Directions
Every line with the string "Close" should be copied from the data.

Input data
▬▬▬

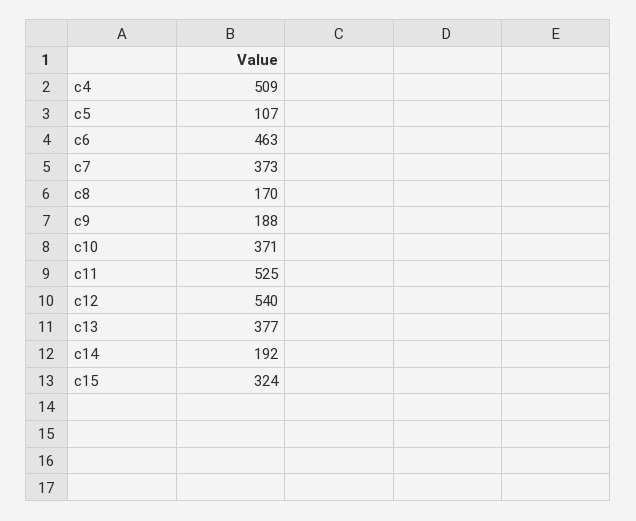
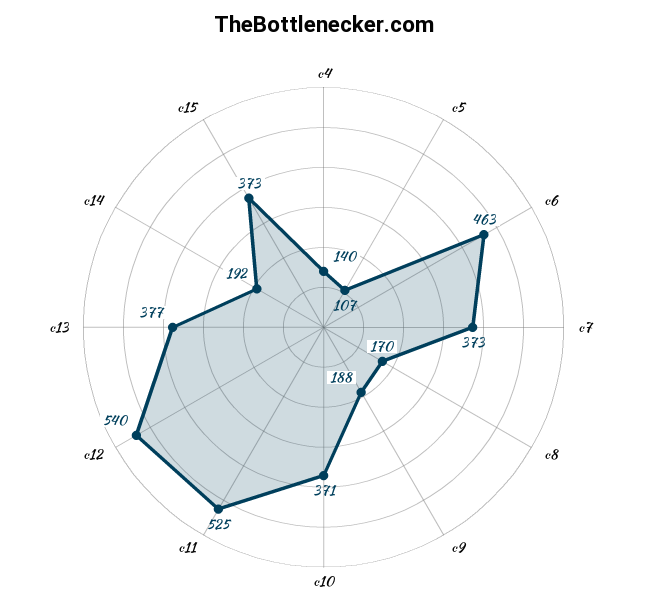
  {
-   "c4": 509,
+   "c4": 140,
    "c5": 107,
    "c6": 463,
    "c7": 373,
    "c8": 170,
    "c9": 188,
    "c10": 371,
    "c11": 525,
    "c12": 540,
    "c13": 377,
    "c14": 192,
-   "c15": 324
+   "c15": 373
  }

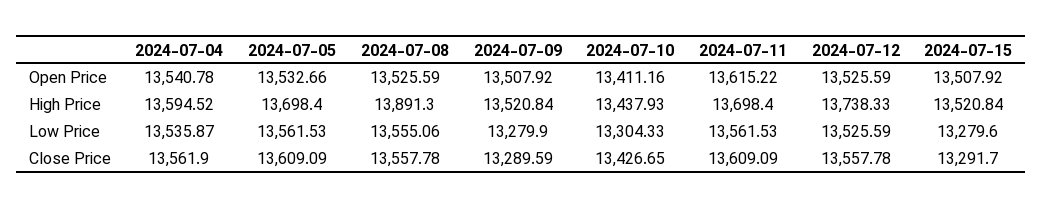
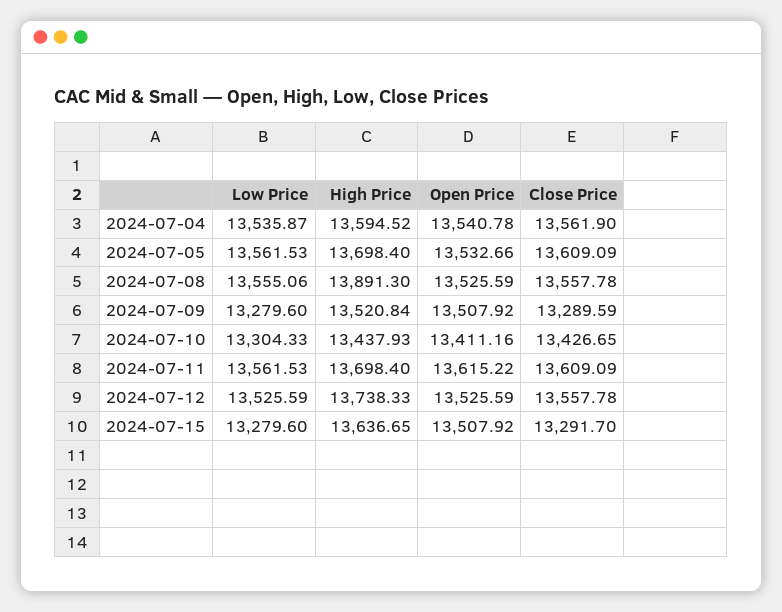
  {
    "2024-07-04": {
      "Open Price": 13540.78,
      "High Price": 13594.52,
      "Low Price": 13535.87,
      "Close Price": 13561.9
    },
    "2024-07-05": {
      "Open Price": 13532.66,
      "High Price": 13698.4,
      "Low Price": 13561.53,
      "Close Price": 13609.09
    },
    "2024-07-08": {
      "Open Price": 13525.59,
      "High Price": 13891.3,
      "Low Price": 13555.06,
      "Close Price": 13557.78
    },
    "2024-07-09": {
      "Open Price": 13507.92,
      "High Price": 13520.84,
-     "Low Price": 13279.9,
+     "Low Price": 13279.6,
      "Close Price": 13289.59
    },
    "2024-07-10": {
      "Open Price": 13411.16,
      "High Price": 13437.93,
      "Low Price": 13304.33,
      "Close Price": 13426.65
    },
    "2024-07-11": {
      "Open Price": 13615.22,
      "High Price": 13698.4,
      "Low Price": 13561.53,
      "Close Price": 13609.09
    },
    "2024-07-12": {
      "Open Price": 13525.59,
      "High Price": 13738.33,
      "Low Price": 13525.59,
      "Close Price": 13557.78
    },
    "2024-07-15": {
      "Open Price": 13507.92,
-     "High Price": 13520.84,
+     "High Price": 13636.65,
      "Low Price": 13279.6,
      "Close Price": 13291.7
    }
  }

▬▬▬

Your solution
      "Close Price": 13561.9
      "Close Price": 13609.09
      "Close Price": 13557.78
      "Close Price": 13289.59
      "Close Price": 13426.65
      "Close Price": 13609.09
      "Close Price": 13557.78
      "Close Price": 13291.7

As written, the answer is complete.